View Full Version : Pine pitch caulking.
Clockmaker
02-09-2009, 07:55 PM
We are restoring a 1925 Dutch double ender and to make it as authentic as possible we would like to caulk the deck seams using the original Pine pitch . We have collected several gallons of White Pine pitch but it is very brittle in it's raw state. I have read that the caulking was a mixture of Pine pitch and other ingredients. Would anyone out there know the formula? Thanks, JL
Rockport Maine
It sounds like what you have is more of a rosin than a pitch. Rosin used to be sold as part of a family of products called "naval stores". Beyond that I have no idea how you could make it flexible and non sticky.
Vinny&Shawn
02-10-2009, 05:38 PM
Go to WoodenBoat magazine classified, there are sellers of proper black pitch which it heated prior to use.Also the magazine has had numerous articles on how to mix, use and pay the seams with pitch. Many boat building manuals also over the topic.
Todd Bradshaw
02-10-2009, 06:07 PM
One formula used on birchbark canoes was heated spruce gum or pine resin tempered with animal fat and some finely ground charcoal. Samples were placed on a piece of bark, allowed to cool and then flexed. If the pitch cracked, too much tempering had been added and more gum was added to the mix. If the finished product got tacky when held against your hand and allowed to warm, more tempering was needed. Your mileage may indeed vary.
Thad Van Gilder
02-11-2009, 07:02 AM
Are you sure it wasn't just jefferies marine glue in the seams?
-Thad
Thorne
02-11-2009, 08:16 AM
Do you intend to partially fill the seams with cotton or other fiber before laying the tar on top?
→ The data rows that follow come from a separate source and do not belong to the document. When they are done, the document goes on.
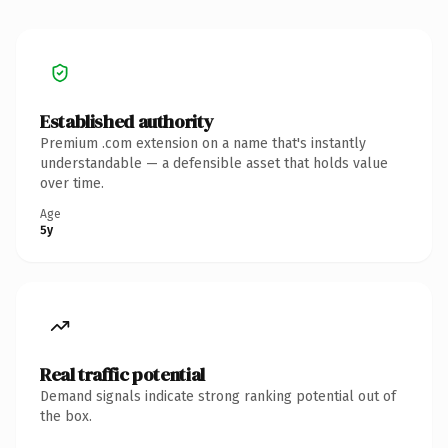
Established authority
Premium .com extension on a name that's instantly
understandable — a defensible asset that holds value
over time.
Age
5y
Real traffic potential
Demand signals indicate strong ranking potential out of
the box.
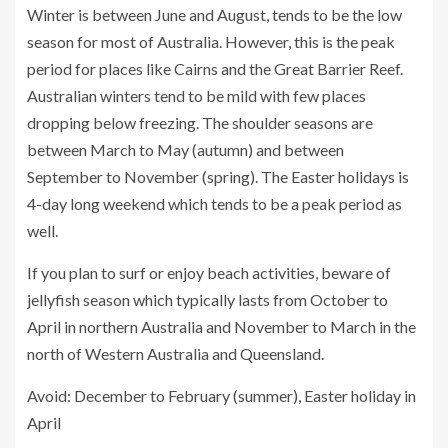
Winter is between June and August, tends to be the low
season for most of Australia. However, this is the peak
period for places like Cairns and the Great Barrier Reef.
Australian winters tend to be mild with few places
dropping below freezing. The shoulder seasons are
between March to May (autumn) and between
September to November (spring). The Easter holidays is
4-day long weekend which tends to be a peak period as
well.
If you plan to surf or enjoy beach activities, beware of
jellyfish season which typically lasts from October to
April in northern Australia and November to March in the
north of Western Australia and Queensland.
Avoid: December to February (summer), Easter holiday in
April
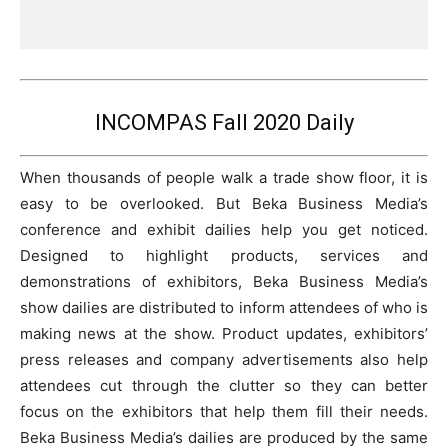
INCOMPAS Fall 2020 Daily
When thousands of people walk a trade show floor, it is
easy to be overlooked. But Beka Business Media’s
conference and exhibit dailies help you get noticed.
Designed to highlight products, services and
demonstrations of exhibitors, Beka Business Media’s
show dailies are distributed to inform attendees of who is
making news at the show. Product updates, exhibitors’
press releases and company advertisements also help
attendees cut through the clutter so they can better
focus on the exhibitors that help them fill their needs.
Beka Business Media’s dailies are produced by the same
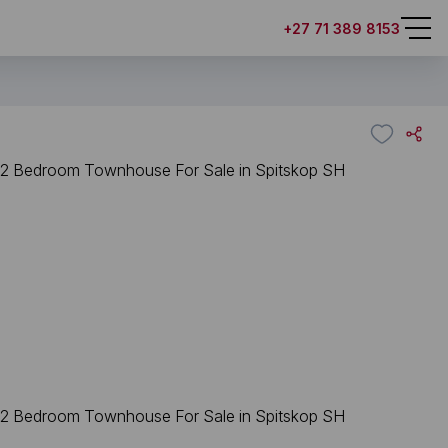
+27 71 389 8153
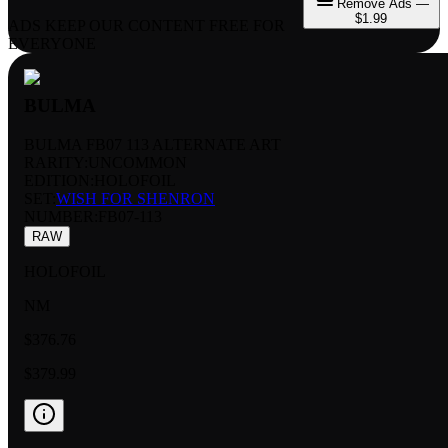
Remove Ads —
$1.99
ADS KEEP OUR CONTENT FREE FOR
EVERYONE
BULMA
BULMA FB07 113 ALTERNATE ART
RARITY:
UNCOMMON
EDITION:
HOLOFOIL
SET:
WISH FOR SHENRON
NUMBER
:
FB07-113
RAW
HOLOFOIL
NM
$376.76
$379.99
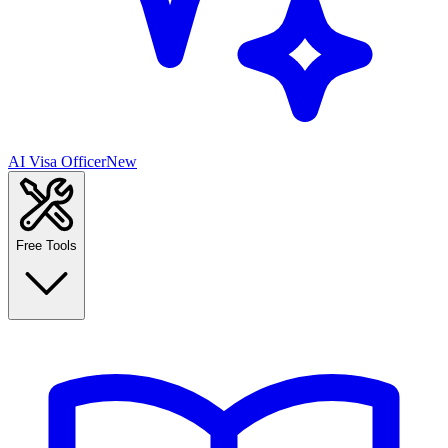
AI Visa Officer
New
Free Tools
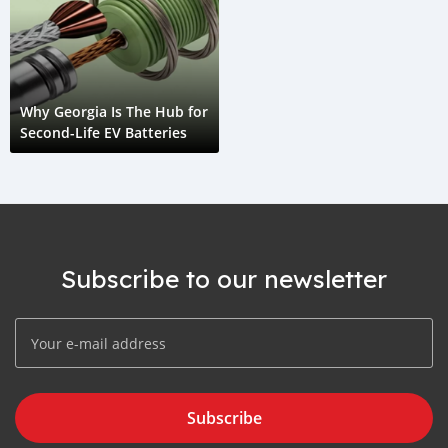
Why Georgia Is The Hub for
Second-Life EV Batteries
Subscribe to our newsletter
Subscribe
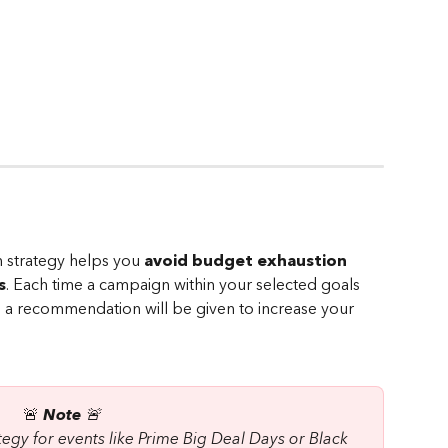
 strategy helps you 
avoid budget exhaustion 
s
. Each time a campaign within your selected goals 
d a recommendation will be given to increase your 
🚨 
Note 
🚨 
gy for events like Prime Big Deal Days or Black 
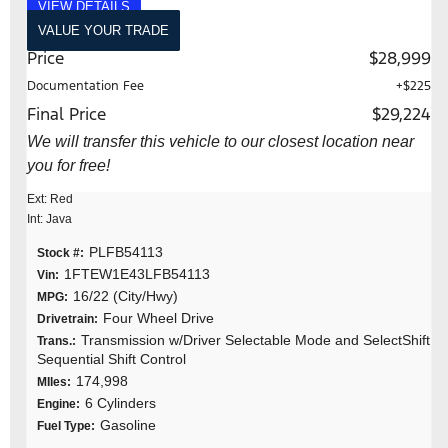
VIEW DETAILS
VALUE YOUR TRADE
Price
$28,999
Documentation Fee
+$225
Final Price
$29,224
We will transfer this vehicle to our closest location near
you for free!
Ext: Red
Int: Java
PLFB54113
Stock #:
1FTEW1E43LFB54113
Vin:
16/22 (City/Hwy)
MPG:
Four Wheel Drive
Drivetrain:
Transmission w/Driver Selectable Mode and SelectShift
Trans.:
Sequential Shift Control
174,998
MIles:
6 Cylinders
Engine:
Gasoline
Fuel Type:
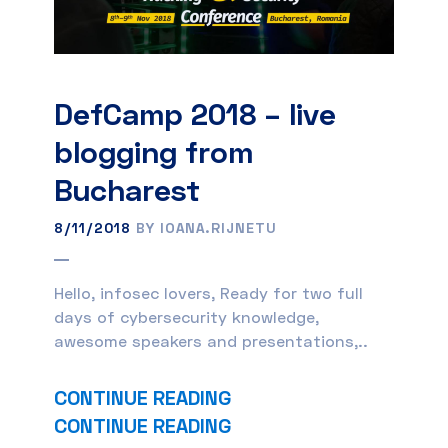
DefCamp 2018 – live
blogging from
Bucharest
8/11/2018
BY IOANA.RIJNETU
Hello, infosec lovers, Ready for two full
days of cybersecurity knowledge,
awesome speakers and presentations,..
CONTINUE READING
CONTINUE READING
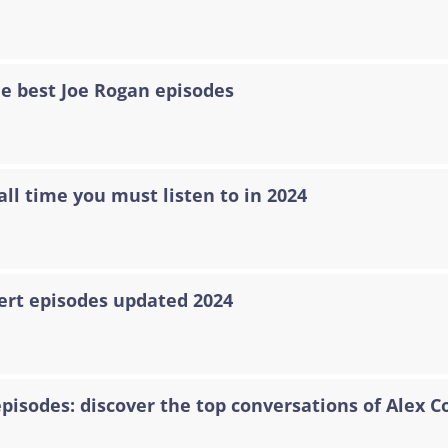
he best Joe Rogan episodes
all time you must listen to in 2024
ert episodes updated 2024
episodes: discover the top conversations of Alex C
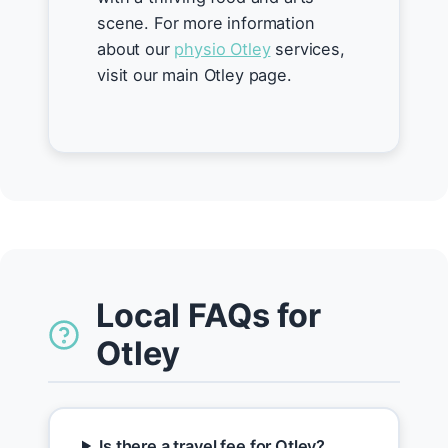
scene. For more information
about our
physio Otley
services,
visit our main Otley page.
Local FAQs for
Otley
Is there a travel fee for Otley?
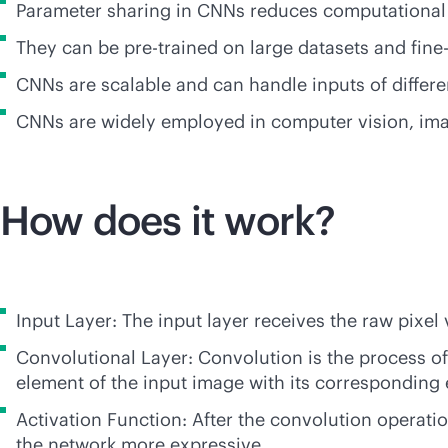
Parameter sharing in CNNs reduces computational
They can be pre-trained on large datasets and fine-
CNNs are scalable and can handle inputs of differen
CNNs are widely employed in computer vision, imag
How does it work?
Input Layer: The input layer receives the raw pixel 
Convolutional Layer: Convolution is the process of a
element of the input image with its corresponding 
Activation Function: After the convolution operatio
the network more expressive.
Won't you have issues with the tar/pitch/caulking being tracked all over the decks, cabins, and smeared onto clothing during hot weather? I've talked to operators of traditional vessels like the Nina replica and they've sometimes had to go for less trad methods to keep visitors un-sticky and happy, and below decks dry...
Falcon500
02-14-2009, 09:50 PM
assuming its raw sap from the tree its most likely just the sugars that have crystalized, pine tar and turpentine are mostly extracted from "hard pines" like yellow pine but you may actually have rosin which is a super hard glass like substance that is most likely beer bottle brown or darker threre is an article in wooden boat on pine based boat building products ill try and find it and edit my post
:edit: yep Wooden Boat Magazine issue #203 page 44 has a recipe for pine based screw hole filler but i assume it can be used in conjunction with caulking to fill (pay) the seams
I recently poured a pitch and wax mixture into the bilge of a Crocker Sallee Rover. Crocker drew two construction plans for that boat, yawl and sloop, and in one he calls for pitch to the limbers and in the other, wax. I got What George Kirby called "semi-elastic pitch" from Kirby, commercially called Burgundy Pitch, which according to other sources mostly comes from Finland. George suggested that it be mixed with beeswax so it wouldn't be quite so brittle. Resin, as used in the WB #203 recipe mixed with beeswax, is a refined and powdered tree pitch very similar to Burgundy pitch. I melted them together and poured them into the bilge. Not so long ago there were devises like heated pitchers (interesting word that in this context) with very narrow snouts for filling deck seams.
theskip
05-04-2009, 01:07 AM
Traditional recipe is just pitch poured over oakum. Period. Here is a link to a book that was published in 1918 and would've been accessible reference materials for the period.
http://books.google.com/books?output=text&id=Zu4OAAAAYAAJ&dq=%22pine+tar%22+paying+deck+-baseball&pg=PA37&lpg=PA37&q=pitch
This is as salty as I can imagine. To soften the pitch heat and add turpintine to suit.